タイ語(読み)たいご

日本大百科全書(ニッポニカ) 「タイ語」の意味・わかりやすい解説

タイ語
たいご

タイ国の国語・公用語をさし、使用人口は約4000万人である。ただし、標準タイ語を日常生活語に用いる範囲は面積・人口とも全土の3分の1ほどで、それ以外ではタイ語の大小方言や系統の異なるさまざまな少数民族語が用いられている。タイ語を広義にとると、タイ国のみならずラオス、ベトナム、中国南西部、ミャンマービルマ)およびインドのアッサム地方に分布するタイ系諸言語を包括する。系統的にはシナ・チベット語族に入れるのが通説であるが、オーストロネシア語族に関係づける異説もある。

 タイ語の構造は、発音上は本来単音節の声調語であって、「母音だけのもの」「母音+子音」「子音+母音」および「子音+母音+子音」の型からなり、これに5種の声調(高低アクセント)が加わる。子音の数は21(音節末では9)、母音は9(ほかに二重母音3)ある。なお、借用語の影響による多音節語も少なくない。

 タイ語は固有の文字をもつが、13世紀末に南インド系の古カンボジア文字を模してつくられたものである。44(うち二字は廃字)の子音字と32の母音字と4個の声調符号があり、子音字を中心に適宜上下左右に母音字を組み合わせて音節をつくる。文字は左から右へ語の切れ目なしに横書きする。正書法と発音の間には多少のずれがある。数字はアラビア数字のほか固有のタイ数字が用いられる。

 文法上は孤立語的構造を有し、名詞代名詞は語形変化することなく、動詞、形容詞も活用しない。助動詞助詞を使うこともあるが、基本的には語順が文法を決める。「主語+述語+目的語」および「被修飾語+修飾語」の順をとる。疑問文でも語順は変わらない。否定詞は否定される語の前につける。名詞を数えたり、さしたり、修飾する場合は類別詞助数詞)が必要である。
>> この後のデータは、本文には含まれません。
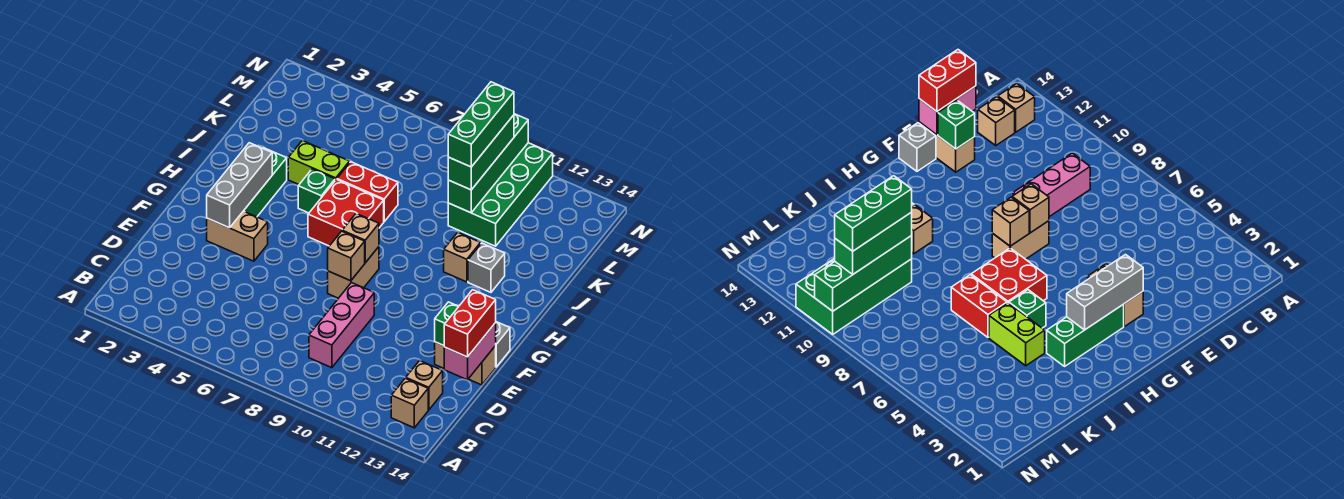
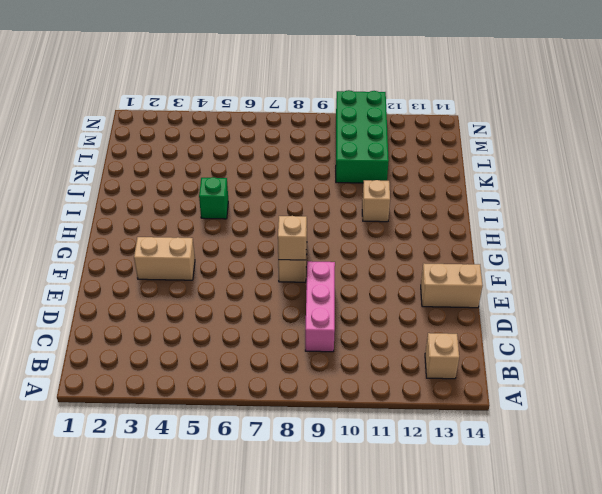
none -> tan 1x1 brick [406,361,443,410]
none -> grey 1x1 brick [495,322,510,367]
none -> green 1x3 brick [244,148,287,217]

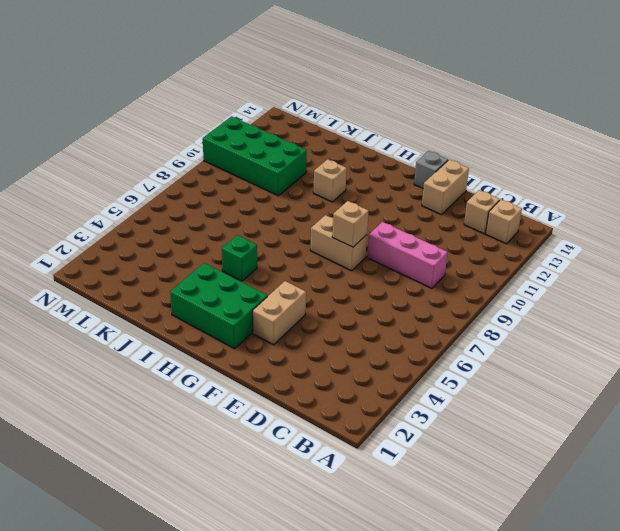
green 2x3 brick [170,263,267,349] -> green 1x3 brick [244,148,287,217]
none -> red 2x2 brick [308,180,384,246]
none -> grey 1x1 brick [468,243,505,292]
none -> lime 1x2 brick [288,141,350,184]

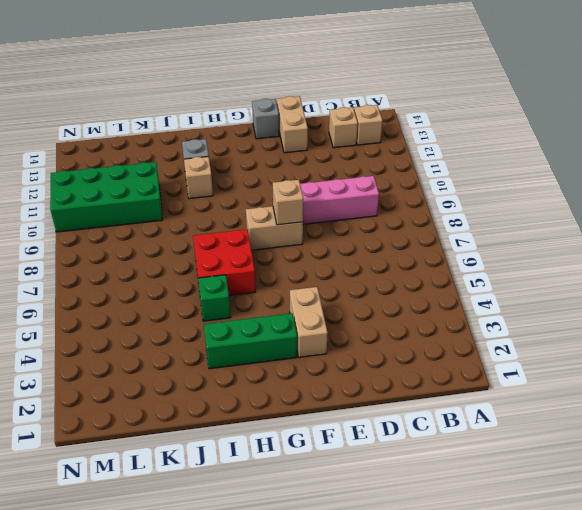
none -> lime 1x2 brick [288,141,350,184]
none -> red 1x2 brick [337,162,398,222]
none -> pink 1x2 brick [444,323,496,380]

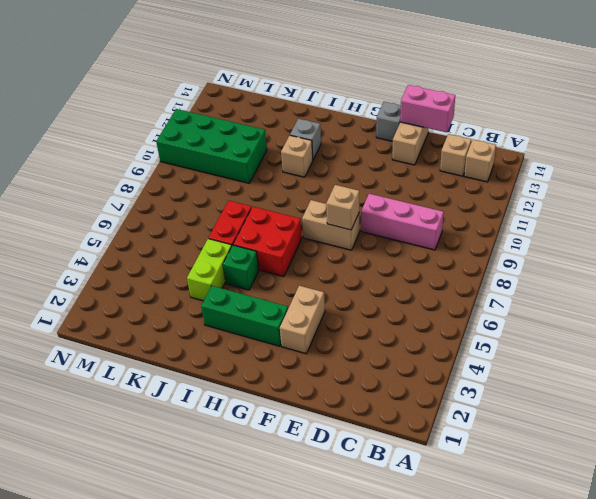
none -> green 1x1 brick [435,302,459,346]
none -> grey 1x3 brick [207,143,272,228]
none -> tan 1x1 brick [342,214,379,263]

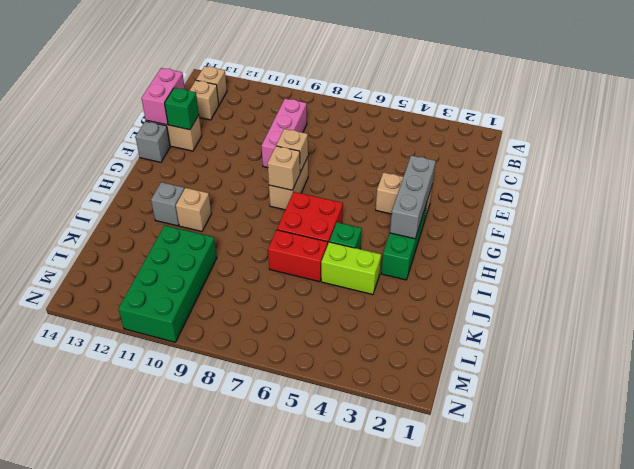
none -> green 1x4 brick [448,114,528,213]
none -> red 1x2 brick [444,290,496,357]
none -> green 1x3 brick [448,115,514,190]

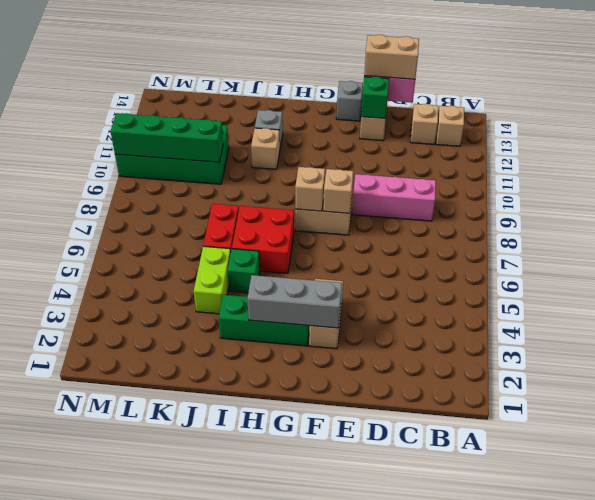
tan 1x2 brick [364,35,419,79] -> red 1x2 brick [444,290,496,357]
none -> green 1x3 brick [448,115,514,190]
none -> green 1x3 brick [448,82,514,167]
その語順は「馬・三・匹」「馬・匹・此」および「馬・匹・白」となる。指示詞はコレ、ソレ、アレ、ドレの体系をもつ。

 単語は約3分の2は借用語で、インドのサンスクリット、パーリの両語、カンボジア語、マレー語、中国語などで占められる。とりわけインド語の重要性は、日本語における漢語の役割と同じである。単語は分析的傾向があり、「涙」は〈目の水〉、「果物」は〈木の実〉のようにいう。親族名称は独特で、「祖父母」は〈父の父〉〈父の母〉〈母の父〉〈母の母〉の四語があり、一方「きょうだい」は〈兄・姉〉と〈弟・妹〉の二語で表す。敬譲表現が豊富で、人称代名詞は身分の上下、男女の使い分けがある。畳語(語の繰り返し)が多いのもこの言語の特色の一つである。

[松山 納]

出典 小学館 日本大百科全書(ニッポニカ)日本大百科全書(ニッポニカ)について 情報 | 凡例

ブリタニカ国際大百科事典 小項目事典 「タイ語」の意味・わかりやすい解説

タイ語
タイご
Thai language

タイの国語。タイ語の名称は,広義にはインドシナ半島に広く分布するタイ系の諸言語をさすので,狭義のほうはシャム語ともいう。ローマ字表記では,広義のほうを Tai,狭義のほうを Thaiと書き分けることもある。狭義のタイ語は首都バンコクを中心に話されている中部方言が標準語とされ,ほかに北東方言,北部方言,南部方言がある。文字は 13世紀につくられたスコータイ文字に基づくルアンプラバーン文字を使用。文献も 13世紀から。単音節語を主とするが,多音節語も多い。孤立語に分類されるが,古くは接辞の使用が盛んだったとみられるし,現在でも独立することのない助辞が用いられている。語順は,主語-動詞-目的語,被修飾語-修飾語が普通。語彙にはサンスクリット語,パーリ語,さらにはカンボジア語からの借用語が多い。人称代名詞を中心として敬語体系が発達している。5種 (解釈により6種) の声調がある。話し手は約 3000万人。